As a teacher of nearly 21 years, I’ve written curriculum, planned lessons/units, created yearbooks, and led other teachers. I should have this whole effective planning thing down–right? Admittedly for my first 17 years teaching, many days I would shoot from the hip reassuring myself that I knew my content and where I was going, yet with this mindset at the expense of my students, I often veered from my intended course and limited the quality of teaching and learning.
Likewise, haphazard planning of life limits the quality of my life. Self-defeating thoughts prevent my journey to success unless my insights are followed by adjustments that improve my success in planning with ADHD that propel me into action.
Maya’s Tips for Planning with ADHD
Right now I am trying to make sense of where I am and where I need to go. Here are my insights based on the past two modules:
- Make lists visible. Notebooks unopened do me no good. First, I made my task list in a notebook, but after two days of an unopened notebook, I transformed my lists to Google Tasks.
- Figure out what works for me. In the Google Task app, I found that I made my daily task list way too long. A long list I can’t accomplish creates mental defeat. I also found that I wasn’t opening the app regularly. I tweaked this by going hybrid. Now I keep my task list on a Post-It attached to the back of my phone. No app or notebook to open–a single Post-It waving in my face each time I touch my phone. Note: heavy duty Post-It required. Plus, the physical act of writing by hand seems to help me remember what I have to do and celebrate what I get done.
- Be a pessimistic planner. Dana explains completing tasks often takes longer than people with ADHD realize. The daily Post-It helps with this as the space is limited, and I can only put 4 or 5 items on it. Match the amount of work with the time I have. Put the calendar and tasks side by side to make sure I’m planning realistically based on my schedule.
- Plan less. Experience success. Because of testing, tutoring, and meetings my planning/task time has been limited over the past few weeks. When I considered my limited planning time, I was able to accomplish what was on my list. This experience of success relieves my mental outlook from the daunting task of planning.

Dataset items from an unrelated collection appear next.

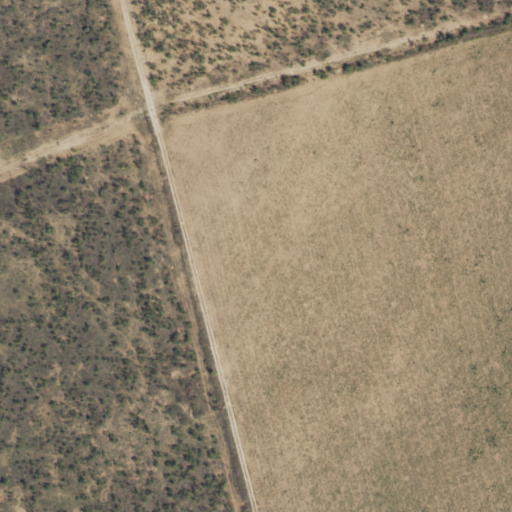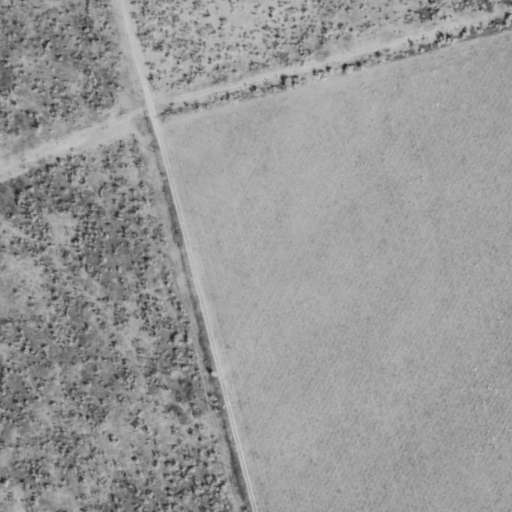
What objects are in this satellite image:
road: (330, 46)
road: (140, 48)
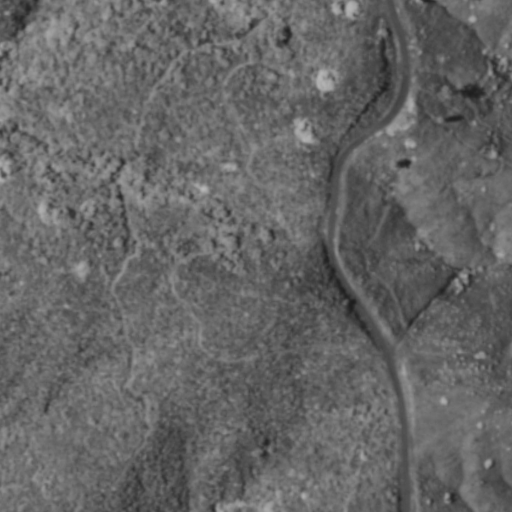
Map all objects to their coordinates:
road: (398, 194)
road: (336, 248)
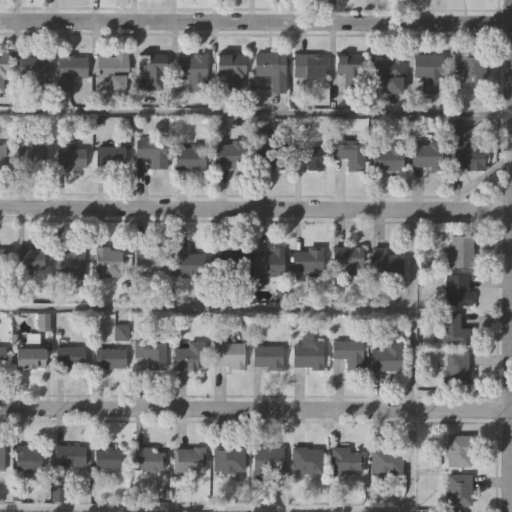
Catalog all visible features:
road: (254, 20)
building: (307, 64)
building: (306, 67)
building: (351, 67)
building: (470, 67)
building: (4, 68)
building: (152, 68)
building: (193, 68)
building: (270, 68)
building: (36, 69)
building: (70, 69)
building: (115, 69)
building: (111, 70)
building: (230, 70)
building: (270, 70)
building: (467, 70)
building: (350, 71)
building: (428, 71)
building: (69, 72)
building: (151, 72)
building: (191, 72)
building: (230, 72)
building: (390, 73)
building: (427, 73)
building: (2, 74)
building: (32, 74)
building: (389, 75)
road: (507, 76)
road: (253, 112)
building: (268, 150)
building: (348, 150)
building: (70, 151)
building: (151, 151)
building: (31, 152)
building: (231, 152)
building: (2, 153)
building: (151, 153)
building: (307, 153)
building: (3, 154)
building: (267, 154)
building: (348, 154)
building: (111, 155)
building: (228, 155)
building: (191, 156)
building: (424, 156)
building: (30, 157)
building: (466, 157)
building: (109, 158)
building: (188, 158)
building: (306, 158)
building: (385, 158)
building: (428, 158)
building: (465, 158)
building: (70, 159)
building: (385, 159)
road: (252, 210)
building: (458, 252)
building: (460, 252)
building: (3, 256)
building: (30, 256)
building: (148, 257)
building: (152, 257)
building: (309, 257)
building: (2, 258)
building: (346, 259)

- Set reminders. A reminder to plan for the day and one to plan the week will help. Plus, certain tasks need reminders, too. I do have to work on not ignoring the beep of the timer.
- Plan and execute tasks even when life gets too busy. Last week with little time to plan I spiraled into overwhelm causing more undone tasks to build. Instead of drowning in despair, I need to be aware of busy times and just plan less on those days. Match the schedule with the tasks.
- Simplify. Simplify. Simplify. Resist the urge to complicate systems. The Post-It note seems to simplify my system. For me, the less complicated my systems are the more success I’ll have in maintaining them. Plus, I need to resist the urge to try what is new and shiny because that won’t help me as I continue to build on what is working.
- Tweak plans real time. Life happens, and the day changes. Tweaking to dos is okay and even necessary.
- Plan ahead. Last week it seems like so much was sneaking up on me that I couldn’t control. This week is equally busy, but I should plan ahead in order to get things done and be ready for each day.
- Forgive and celebrate. Yes, I backslide. Yes, I fumble. Yes, I forget. Dana says, “Remember, you’ll forget.” With those things in mind, I should avoid being too hard on myself when things don’t go as I’ve planned. Plus, I should celebrate small successes.
To my ADHD brain, there is nothing appealing about planning. To ADHD, planning is mundane, menial, and routine. What does appeal to me is having a better quality of life and living successfully with ADHD. To that end, I’m going to have to face what Dana said, “Planning is often the difference between ADHD success and struggle.” I know that well in both teaching and life. At this point, I could pull up documents that show I have planned teacher lessons daily and monthly for 3 years. If I can manage to fill in all those boxes, certainly I can consistently keep up with 3 to 5 things I’ll do each day.
With my eye on the prize, my outlook positive, and my adjustments small and ongoing, I know I can continue to build for success with ADHD especially if I focus on planning with ADHD.